Fort George was a North West Company post (1794-95). Its journals were transferred to the Hudson's Bay Company archives after the two companies merged in 1821.

During the late 1920s, Dr. A.S. Morton, history professor at the University of Saskatchewan, received permission from the Royal Colonial Institute at London, England to review the Fort George Journals. He also found a lot of useful information from the Public Archives in Ottawa. From this information he put together the Journals of Duncan M'Gillivray 1794-95.

This book was a limited edition printing of which only 359 were ever printed. They were numbered from one to 350 and were made available to a number of historical societies throughout Canada as well as to a few major museums. Because of the small number printed, this edition is considered a very rare edition. One which is almost impossible to buy today; at any price. In 1954 I became interested in acquiring this book and after a two year search by a book firm in Toronto, one turned up, book No.317. Realizing that they were extremely scarce, I didn't hesitate to purchase it.

From 1794 to 1795 Duncan M'Gillivray was the head clerk of Fort George and Angus Shaw was Chief Factor. In this book daily fur trade life on the North Saskatchewan River was described. Although in this column I have selected only a small segment of his Journals of Fort George, it will give you an idea of what took place at this fort during that time.

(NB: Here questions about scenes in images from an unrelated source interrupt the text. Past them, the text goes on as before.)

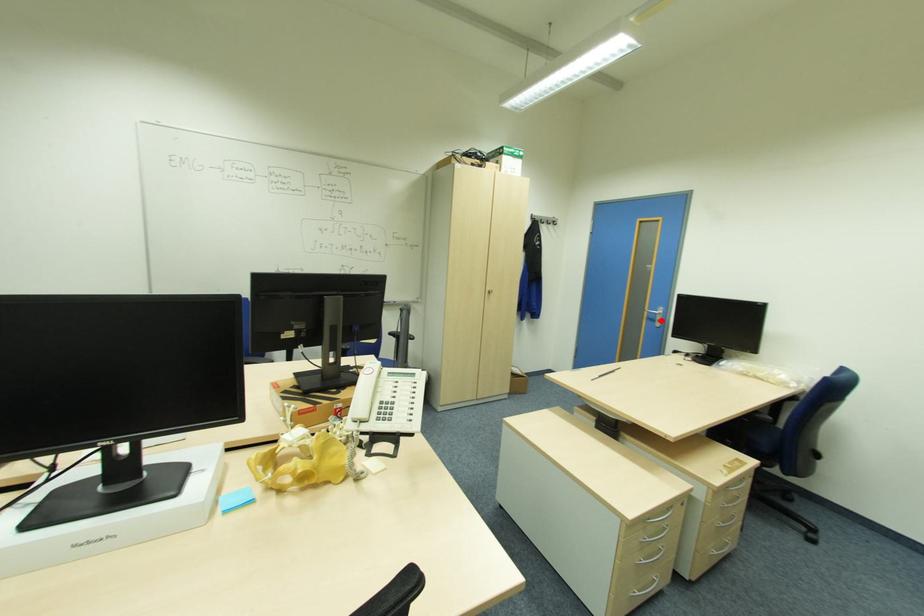
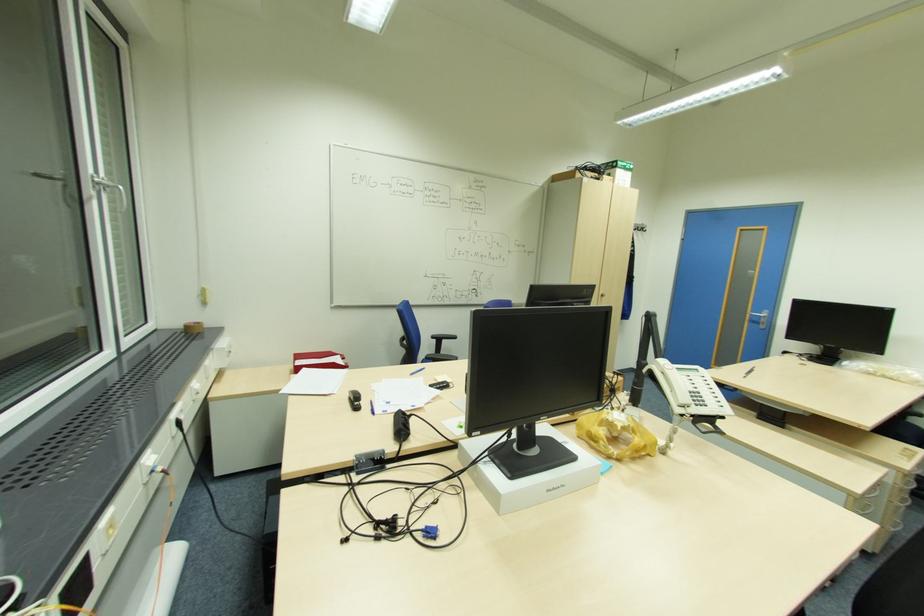
Locate, in the second image, the point that corresponds to the highlighted location in the first image.

(766, 323)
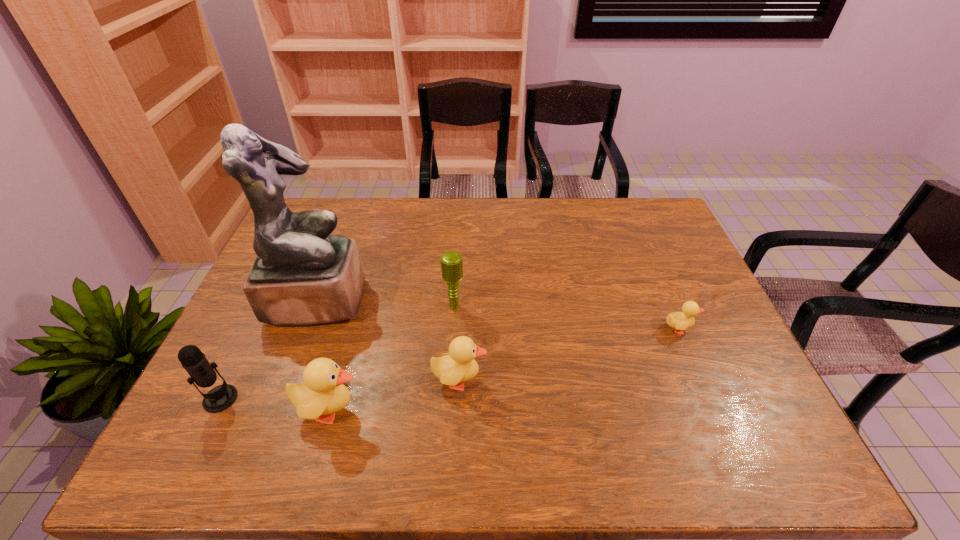
If equal spacing is the goal by inserting an additional duckling among them, please point out a vacant space for this new duckling. Please provide its 2D coordinates. Your answer should be formatted as a tuple, i.e. [(x, y)], where the tuple contains the x and y coordinates of a point satisfying the conditions above.

[(575, 353)]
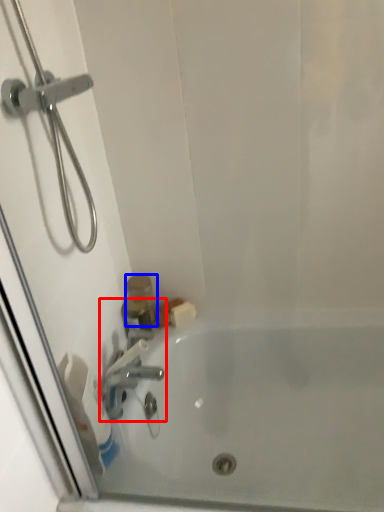
Question: Among these objects, which one is nearest to the camera, tap (highlighted by a red box) or toiletry (highlighted by a blue box)?

Choices:
 (A) tap
 (B) toiletry

Answer: (A)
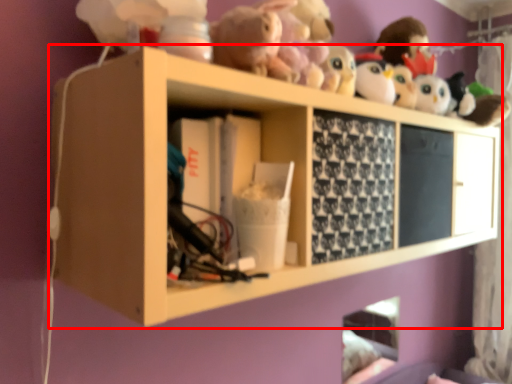
Question: Considering the relative positions of shelf (annotated by the red box) and curtain in the image provided, where is shelf (annotated by the red box) located with respect to the staircase?

Choices:
 (A) right
 (B) left

Answer: (B)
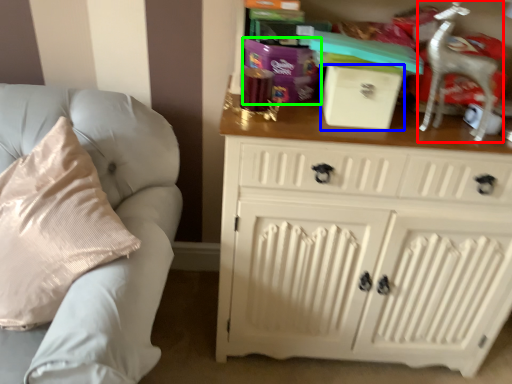
Question: Based on their relative distances, which object is nearer to rocking chair (highlighted by a red box)? Choose from box (highlighted by a blue box) and gift (highlighted by a green box).

Choices:
 (A) box
 (B) gift

Answer: (A)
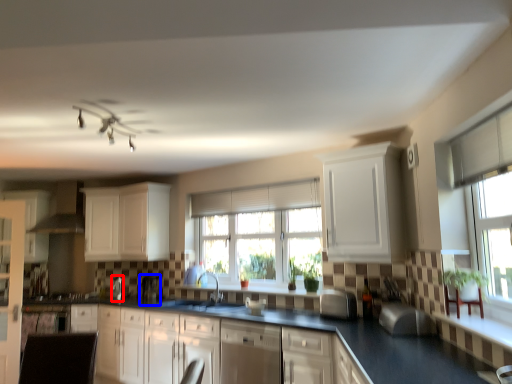
Question: Which point is closer to the camera, appliance (highlighted by a red box) or coffee machine (highlighted by a blue box)?

Choices:
 (A) appliance
 (B) coffee machine

Answer: (B)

"When a band of Indians approach the fort it is customary for the chiefs to send a few men before them to announce their arrival, and to procure a few articles which they are accustomed to receive on these occasions - such as gun powder, a piece of tobacco and a little paint to besmear their faces, an operation which they seldom fail to perform, previous to their presenting themselves before the white people. At a few yards distance from the gate they salute us with several discharges of their guns, which is answered by hoisting a flag and firing a few guns. On entering the house they are disarmed, treated with a few drams and a bit of tobacco, and after the pipe has been plied about for some time, they relate the news with great deliberation and ceremony, relaxing from their usual taciturnity in proportion to the rum they have swallowed, till at length their voices are drowned in a general clamour. When their lodges are erected by the women, they receive a present of rum proportioned to the nation and quality of the chiefs, and the whole band drinks during 24 hours and Sometimes much longer for nothing - a privilege of which they take every advantage  for in the seat of an opposition, profusion is absolutely necessary to secure the trade of the Indians. When the drinking match has subsided they begin to trade - they obtain a large keg of rum for 30 beaver pelts, a long gun for 14 beaver, a 3 point blanket for 6 beaver, an axe for two beaver, one fathom of Brazil tobacco for 3 beaver pelts,"  etc. etc. (The beaver pelt was the unit of value during bartering.)

M'Gillivray continues:

"The neighboring Indians are pouring in continuously from all quarters and the fort since that time has been a scene of drunkenness and brutality. This day in a quarrel betwixt two factions of the Crees, an Indian was butchered in a cruel manner - another young man was Stabbed in the neck, but it is hoped he will recover. The drinking match is therefore stopped to prevent more mischief at this time."

This gives you some idea of how the fur trading post operated during that period.